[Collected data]
Start of Block

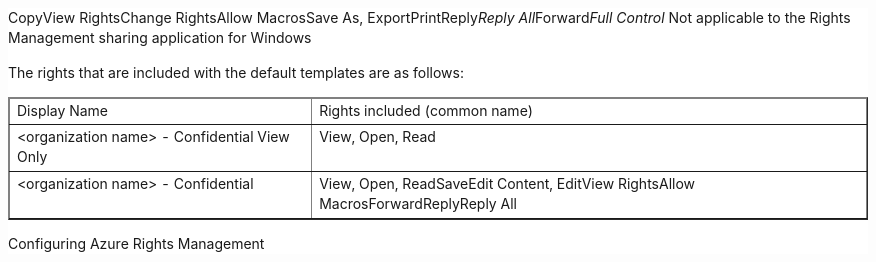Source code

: </para><para>Copy</para><para>View Rights</para><para>Change Rights</para><para>Allow Macros</para><para>Save As, Export</para><para>Print</para><para>Reply<superscript>*</superscript></para><para>Reply All<superscript>*</superscript></para><para>Forward<superscript>*</superscript></para><para>Full Control</para></TD></tr></tbody></table><para><superscript>*</superscript> Not applicable to the Rights Management sharing application for Windows</para></content>
</section><section>
<title>Rights included in the default templates</title><content><para><?xm-insertion_mark_start author="" time="20151117T115127-0800"?>The rights that are included with the default templates are as follows:<?xm-insertion_mark_end?></para><?xm-insertion_mark_start author="" time="20151117T115219-0800"?><table border="1"><thead><tr><TD><para>Display Name</para></TD><TD><para>Rights included (common name) </para></TD></tr></thead><tbody><tr><TD><para>&lt;organization name&gt; - Confidential View Only</para></TD><TD><para>View, Open, Read</para></TD></tr><tr><TD> <para>&lt;organization name&gt; - Confidential</para></TD><TD><para>View, Open, Read</para><para>Save</para><para>Edit Content, Edit</para><para>View Rights</para><para>Allow Macros</para><para>Forward</para><para>Reply</para><para>Reply All</para></TD></tr></tbody></table><?xm-insertion_mark_end?></content>
</section><?xm-deletion_mark author="" time="20150617T153409-0800" data="&lt;maml:section xmlns:maml=&quot;http://ddue.schemas.microsoft.com/authoring/2003/5&quot;&gt;
    &lt;maml:title&gt;Examples for Configuring Usage Rights&lt;/maml:title&gt;
    &lt;maml:content&gt;
      &lt;maml:para&gt;Use the following examples to help you configure usage rights.&lt;/maml:para&gt;
    &lt;/maml:content&gt;
  &lt;/maml:section&gt;"?>
  <?xm-deletion_mark author="" time="20150617T153411-0800" data="&lt;maml:section xmlns:maml=&quot;http://ddue.schemas.microsoft.com/authoring/2003/5&quot;&gt;
    &lt;maml:title&gt;Considerations and Gotchas when Configuration Usage Rights&lt;/maml:title&gt;
    &lt;maml:content&gt;
      &lt;maml:para&gt;Use the following list as things to watch out for when you configure usage rights.&lt;/maml:para&gt;
    &lt;/maml:content&gt;
  &lt;/maml:section&gt;"?>
  <relatedTopics>
    <link xlink:href="206a0bfe-0912-4e0e-aa15-484b000b264c">Configuring Azure Rights Management</link>
  </relatedTopics>
</developerConceptualDocument>
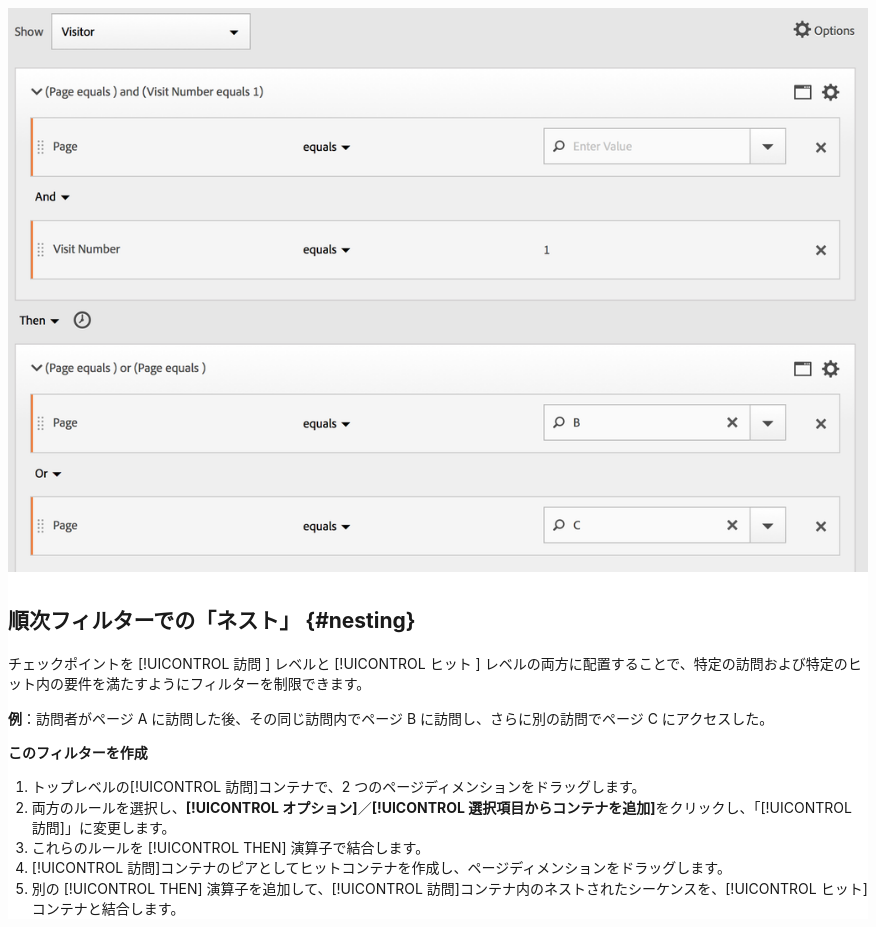 ![](assets/aggregate_checkpoints2.png)

## 順次フィルターでの「ネスト」 {#nesting}

チェックポイントを [!UICONTROL  訪問 ] レベルと [!UICONTROL  ヒット ] レベルの両方に配置することで、特定の訪問および特定のヒット内の要件を満たすようにフィルターを制限できます。

**例**：訪問者がページ A に訪問した後、その同じ訪問内でページ B に訪問し、さらに別の訪問でページ C にアクセスした。

**このフィルターを作成**

1. トップレベルの[!UICONTROL 訪問]コンテナで、2 つのページディメンションをドラッグします。
1. 両方のルールを選択し、**[!UICONTROL オプション]**／**[!UICONTROL 選択項目からコンテナを追加]**&#x200B;をクリックし、「[!UICONTROL 訪問]」に変更します。
1. これらのルールを [!UICONTROL THEN] 演算子で結合します。
1. [!UICONTROL 訪問]コンテナのピアとしてヒットコンテナを作成し、ページディメンションをドラッグします。
1. 別の [!UICONTROL THEN] 演算子を追加して、[!UICONTROL 訪問]コンテナ内のネストされたシーケンスを、[!UICONTROL ヒット]コンテナと結合します。
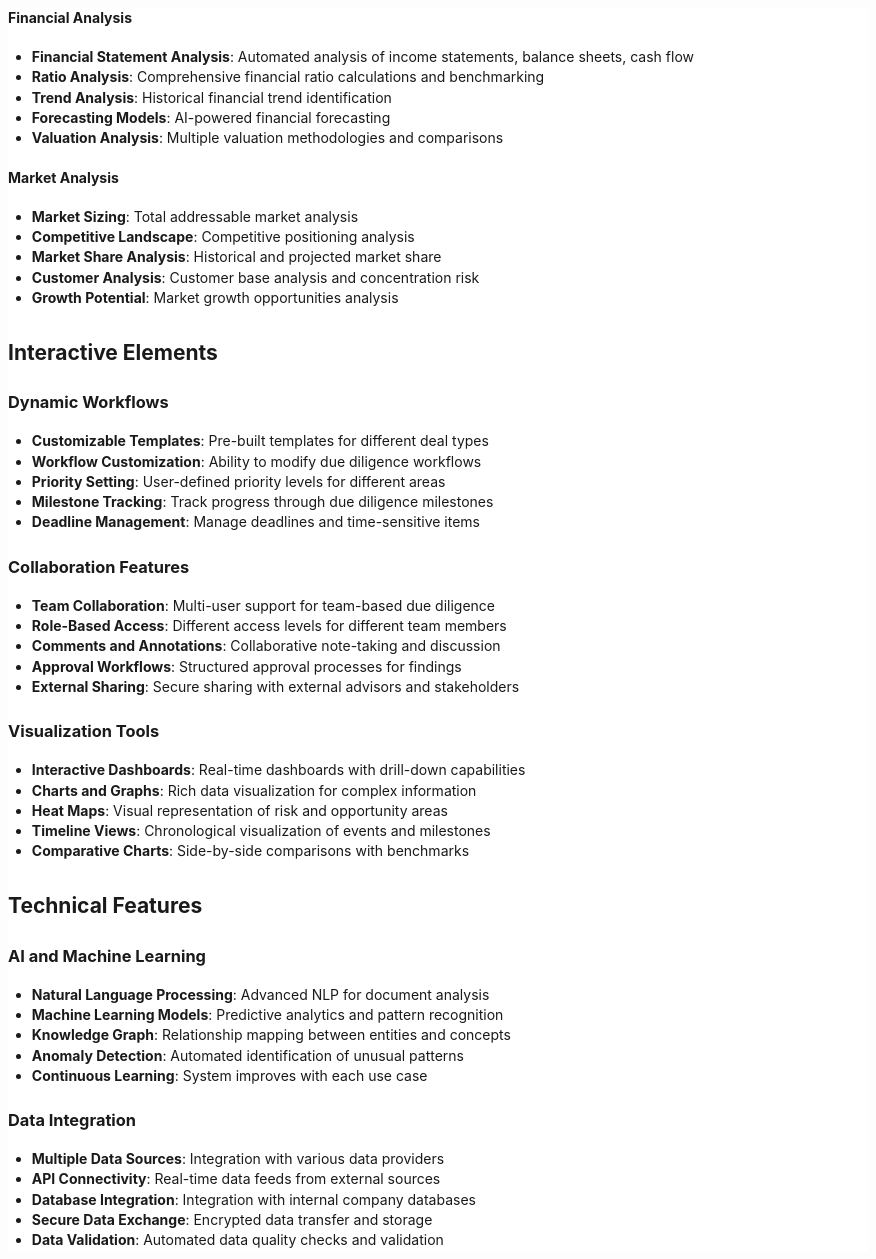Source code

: #### Financial Analysis
- **Financial Statement Analysis**: Automated analysis of income statements, balance sheets, cash flow
- **Ratio Analysis**: Comprehensive financial ratio calculations and benchmarking
- **Trend Analysis**: Historical financial trend identification
- **Forecasting Models**: AI-powered financial forecasting
- **Valuation Analysis**: Multiple valuation methodologies and comparisons

#### Market Analysis
- **Market Sizing**: Total addressable market analysis
- **Competitive Landscape**: Competitive positioning analysis
- **Market Share Analysis**: Historical and projected market share
- **Customer Analysis**: Customer base analysis and concentration risk
- **Growth Potential**: Market growth opportunities analysis

## Interactive Elements

### Dynamic Workflows
- **Customizable Templates**: Pre-built templates for different deal types
- **Workflow Customization**: Ability to modify due diligence workflows
- **Priority Setting**: User-defined priority levels for different areas
- **Milestone Tracking**: Track progress through due diligence milestones
- **Deadline Management**: Manage deadlines and time-sensitive items

### Collaboration Features
- **Team Collaboration**: Multi-user support for team-based due diligence
- **Role-Based Access**: Different access levels for different team members
- **Comments and Annotations**: Collaborative note-taking and discussion
- **Approval Workflows**: Structured approval processes for findings
- **External Sharing**: Secure sharing with external advisors and stakeholders

### Visualization Tools
- **Interactive Dashboards**: Real-time dashboards with drill-down capabilities
- **Charts and Graphs**: Rich data visualization for complex information
- **Heat Maps**: Visual representation of risk and opportunity areas
- **Timeline Views**: Chronological visualization of events and milestones
- **Comparative Charts**: Side-by-side comparisons with benchmarks

## Technical Features

### AI and Machine Learning
- **Natural Language Processing**: Advanced NLP for document analysis
- **Machine Learning Models**: Predictive analytics and pattern recognition
- **Knowledge Graph**: Relationship mapping between entities and concepts
- **Anomaly Detection**: Automated identification of unusual patterns
- **Continuous Learning**: System improves with each use case

### Data Integration
- **Multiple Data Sources**: Integration with various data providers
- **API Connectivity**: Real-time data feeds from external sources
- **Database Integration**: Integration with internal company databases
- **Secure Data Exchange**: Encrypted data transfer and storage
- **Data Validation**: Automated data quality checks and validation
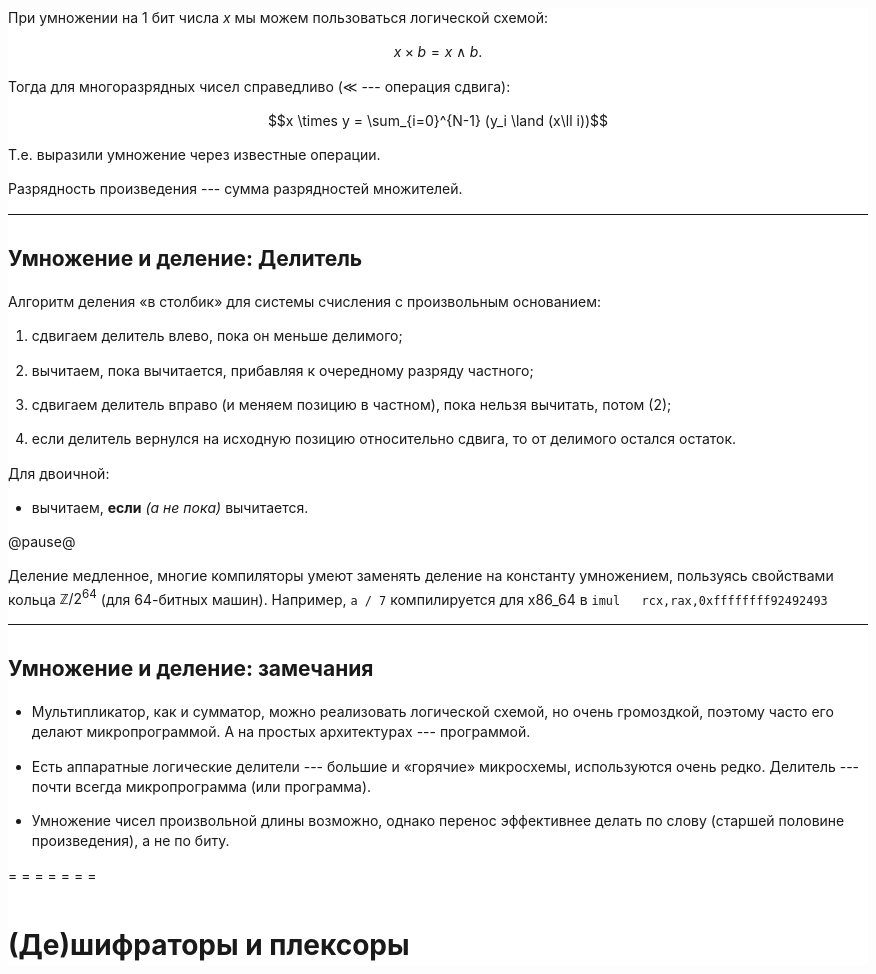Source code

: При умножении на 1 бит числа $x$ мы можем пользоваться логической
схемой:

$$x\times b = x \land b.$$

Тогда для многоразрядных чисел справедливо ($\ll$ --- операция сдвига):

$$x \times y = \sum_{i=0}^{N-1} (y_i \land (x\ll i))$$

Т.е. выразили умножение через известные операции.

Разрядность произведения --- сумма разрядностей множителей.

- - - - - -

## Умножение и деление: Делитель

Алгоритм деления «в столбик» для системы счисления с произвольным
основанием:

1.  сдвигаем делитель влево, пока он меньше делимого;

2.  вычитаем, пока вычитается, прибавляя к очередному разряду частного;

3.  сдвигаем делитель вправо (и меняем позицию в частном), пока нельзя
    вычитать, потом (2);

4.  если делитель вернулся на исходную позицию относительно сдвига, то
    от делимого остался остаток.

Для двоичной:

-   вычитаем, **если** *(а не пока)* вычитается.

@pause@

Деление медленное, многие компиляторы умеют заменять деление на константу умножением, пользуясь свойствами кольца $\mathbb{Z}/{2^{64}}$ (для 64-битных машин). Например, `a / 7` компилируется для x86\_64 в `imul   rcx,rax,0xffffffff92492493`

- - - - - -

## Умножение и деление: замечания

-   Мультипликатор, как и сумматор, можно реализовать логической схемой,
    но очень громоздкой, поэтому часто его делают микропрограммой. А на
    простых архитектурах --- программой.

-   Есть аппаратные логические делители --- большие и «горячие»
    микросхемы, используются очень редко. Делитель --- почти всегда
    микропрограмма (или программа).

-   Умножение чисел произвольной длины возможно, однако перенос
    эффективнее делать по слову (старшей половине произведения), а не по
    биту.

= = = = = = =

(Де)шифраторы и плексоры
=======================
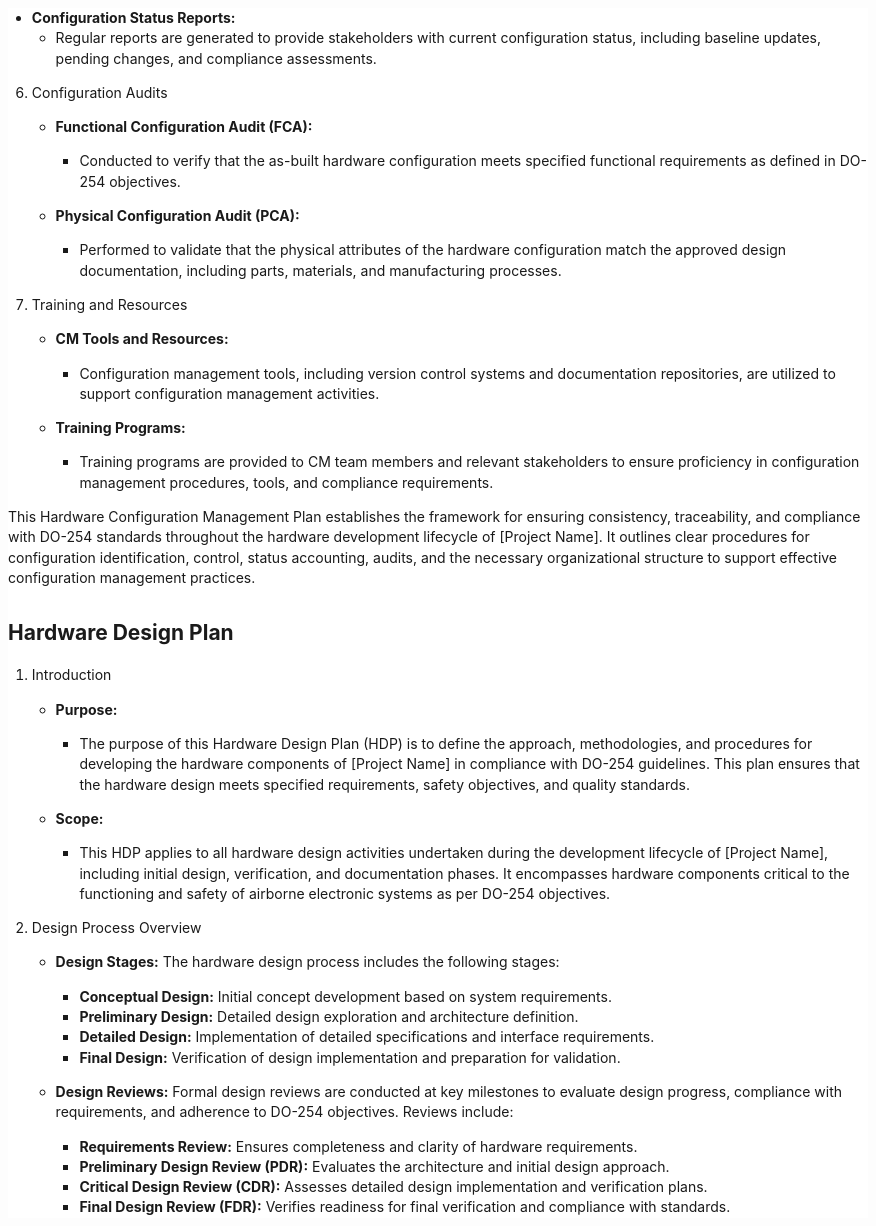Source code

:    - **Configuration Status Reports:**
      - Regular reports are generated to provide stakeholders with current configuration status, including baseline updates, pending changes, and compliance assessments.

6. Configuration Audits

   - **Functional Configuration Audit (FCA):**
      - Conducted to verify that the as-built hardware configuration meets specified functional requirements as defined in DO-254 objectives.

   - **Physical Configuration Audit (PCA):**
      - Performed to validate that the physical attributes of the hardware configuration match the approved design documentation, including parts, materials, and manufacturing processes.

7. Training and Resources

   - **CM Tools and Resources:**
      - Configuration management tools, including version control systems and documentation repositories, are utilized to support configuration management activities.

   - **Training Programs:**
      - Training programs are provided to CM team members and relevant stakeholders to ensure proficiency in configuration management procedures, tools, and compliance requirements.

This Hardware Configuration Management Plan establishes the framework for ensuring consistency, traceability, and compliance with DO-254 standards throughout the hardware development lifecycle of [Project Name]. It outlines clear procedures for configuration identification, control, status accounting, audits, and the necessary organizational structure to support effective configuration management practices.

## Hardware Design Plan

1. Introduction

   - **Purpose:**
      - The purpose of this Hardware Design Plan (HDP) is to define the approach, methodologies, and procedures for developing the hardware components of [Project Name] in compliance with DO-254 guidelines. This plan ensures that the hardware design meets specified requirements, safety objectives, and quality standards.

   - **Scope:**
      - This HDP applies to all hardware design activities undertaken during the development lifecycle of [Project Name], including initial design, verification, and documentation phases. It encompasses hardware components critical to the functioning and safety of airborne electronic systems as per DO-254 objectives.

2. Design Process Overview

   - **Design Stages:** The hardware design process includes the following stages:
      - **Conceptual Design:** Initial concept development based on system requirements.
      - **Preliminary Design:** Detailed design exploration and architecture definition.
      - **Detailed Design:** Implementation of detailed specifications and interface requirements.
      - **Final Design:** Verification of design implementation and preparation for validation.

   - **Design Reviews:** Formal design reviews are conducted at key milestones to evaluate design progress, compliance with requirements, and adherence to DO-254 objectives. Reviews include:
      - **Requirements Review:** Ensures completeness and clarity of hardware requirements.
      - **Preliminary Design Review (PDR):** Evaluates the architecture and initial design approach.
      - **Critical Design Review (CDR):** Assesses detailed design implementation and verification plans.
      - **Final Design Review (FDR):** Verifies readiness for final verification and compliance with standards.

End of Block

*What you will do*
Whenever a line of the data contains "схемой", it counts; state how many such lines there are, with nothing added.

*Exercise solution*
2